PhotoDr Ilia Nouretdinov currently works as a researcher at Information Security Group, Royal Holloway University of London. He has completed PhD study at Royal Holloway, University of London, Department of Computer Science The thesis title: 'Algorithmic theory of randomness and its applications' (supervised by Professors A.Gammerman and V.Vovk) awarded in 2003, later working at the same department as a researcher on the following grants: EPSRC grant GR/R46670/01 "Complexity Approximation Principle and Predictive Complexity: Analysis and Applications" (2003-2005); MRC grant G0301107 "Proteomic analysis of the human serum proteome" (2005-2009); MRC Discipline Hopping Grant, application of transductive confor mal predictors to MRI-based diagnostic and prognostic markers in depression (2009-2010); EraSysBio+ grant from the European Union, BBSRC and BMBF (European Project Consortium) "Salmonella Host Interactions" (2010-2013), EPSRC grant EP/K033344/1 ("Mining the Network Behaviour of Bots") (2013-2016).

Room: McCrea Cabin Chale
Email: ilia[at]cs.rhul.ac.uk

PhotoDr Kumar Sharad is a Postdoctoral Research Assistant in the Information Security Group and works with Dr Lorenzo Cavallaro and Dr Hugh Shanahan on the AntiBot project with aims at using machine learning to analyze network behaviour of bots.
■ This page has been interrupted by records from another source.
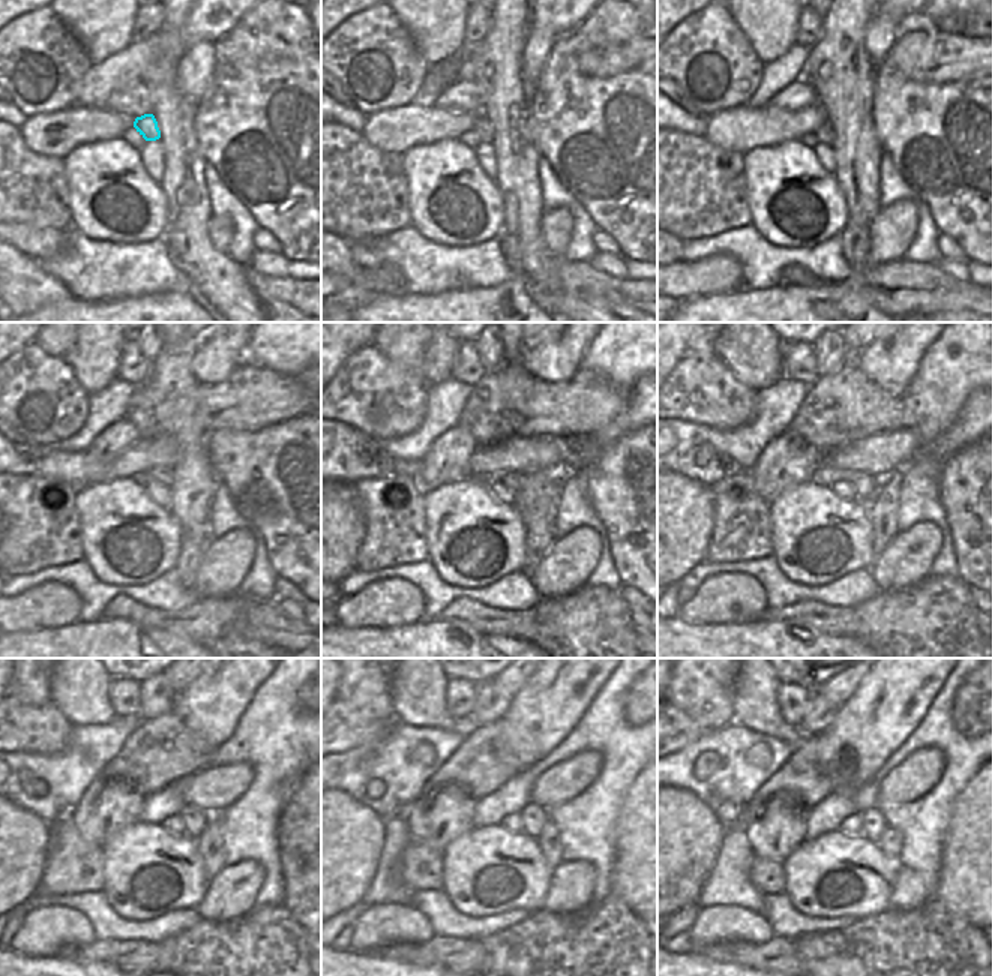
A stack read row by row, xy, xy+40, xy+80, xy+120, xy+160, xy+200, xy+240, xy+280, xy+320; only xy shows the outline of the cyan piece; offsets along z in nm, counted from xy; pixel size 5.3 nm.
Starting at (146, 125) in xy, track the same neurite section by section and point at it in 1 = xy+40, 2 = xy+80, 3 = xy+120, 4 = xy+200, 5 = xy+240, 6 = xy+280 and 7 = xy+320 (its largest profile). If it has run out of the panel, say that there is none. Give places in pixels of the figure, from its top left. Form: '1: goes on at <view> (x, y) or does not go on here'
1: goes on at xy+40 (483, 128)
2: goes on at xy+80 (824, 134)
3: goes on at xy+120 (159, 474)
4: goes on at xy+200 (865, 485)
5: goes on at xy+240 (195, 820)
6: goes on at xy+280 (533, 816)
7: goes on at xy+320 (874, 825)

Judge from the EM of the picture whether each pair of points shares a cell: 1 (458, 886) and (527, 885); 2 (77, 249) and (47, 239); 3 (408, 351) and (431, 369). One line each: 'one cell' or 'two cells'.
1: one cell
2: two cells
3: two cells

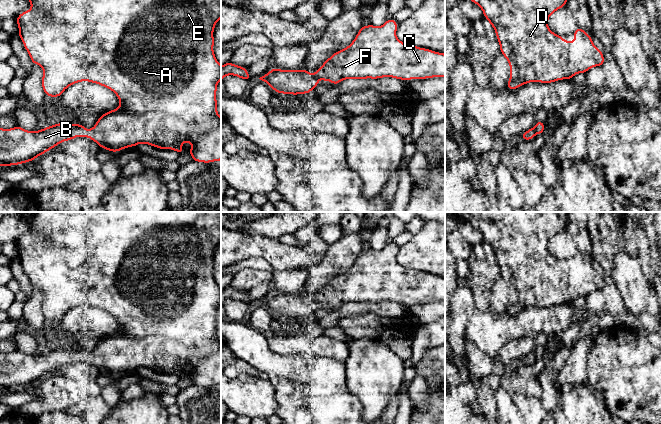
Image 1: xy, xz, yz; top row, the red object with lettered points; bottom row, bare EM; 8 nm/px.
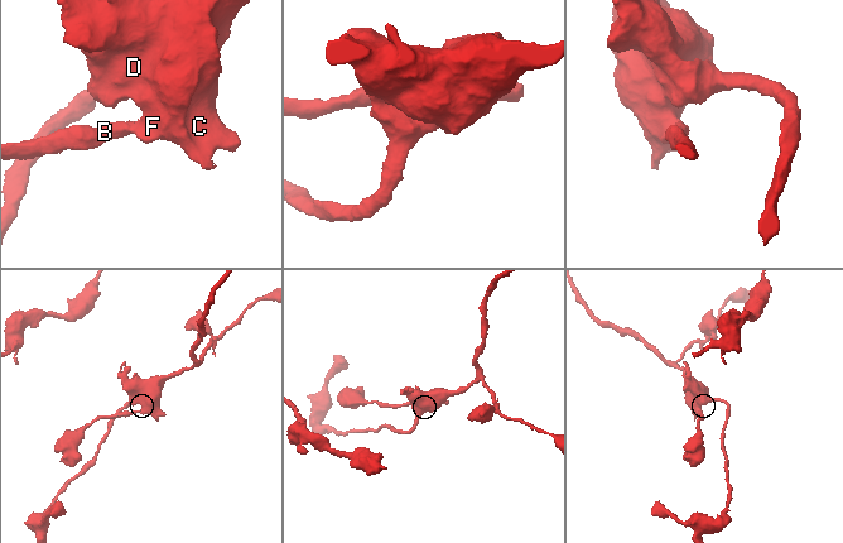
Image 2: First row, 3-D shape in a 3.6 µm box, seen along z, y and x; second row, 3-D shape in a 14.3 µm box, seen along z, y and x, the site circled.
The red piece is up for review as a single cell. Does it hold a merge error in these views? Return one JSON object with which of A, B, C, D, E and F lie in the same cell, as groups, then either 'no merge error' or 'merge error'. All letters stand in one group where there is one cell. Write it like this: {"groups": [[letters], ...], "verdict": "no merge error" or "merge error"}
{"groups": [["A", "B", "C", "D", "E", "F"]], "verdict": "no merge error"}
He was a PhD student at the University of Cambridge Computer Laboratory. He has recently submitted his PhD dissertation which demonstrates de-anonymization of social networks using machine learning. He holds a MSc from RWTH Aachen University, Germany and a B.Tech from DA-IICT, India.

Room: McCrea 343
Email: kumar.sharad[at]rhul.ac.uk

PhotoDr Guillermo Suarez-Tangil is a Postdoctoral Research Assistant in the Information Security Group and works with Dr. Lorenzo Cavallaro and Dr. Johannes Kinder from the Information Security Group on the MobSec project. Prior to joining RHUL, he was Teaching Assistant at Carlos III University of Madrid, Spain, where he obtained a PhD in the Computer Security (COSEC) and a M.Sc and a B.Sc in Computer Sciences at the same university. There he graduated with honors and received the Best Student Academic Award. His main research interests are in computer/network security and his current research focuses on security in smart devices, intrusion detection, event correlation, and cyber security. He has participated in various research projects related to network security and trusted computing.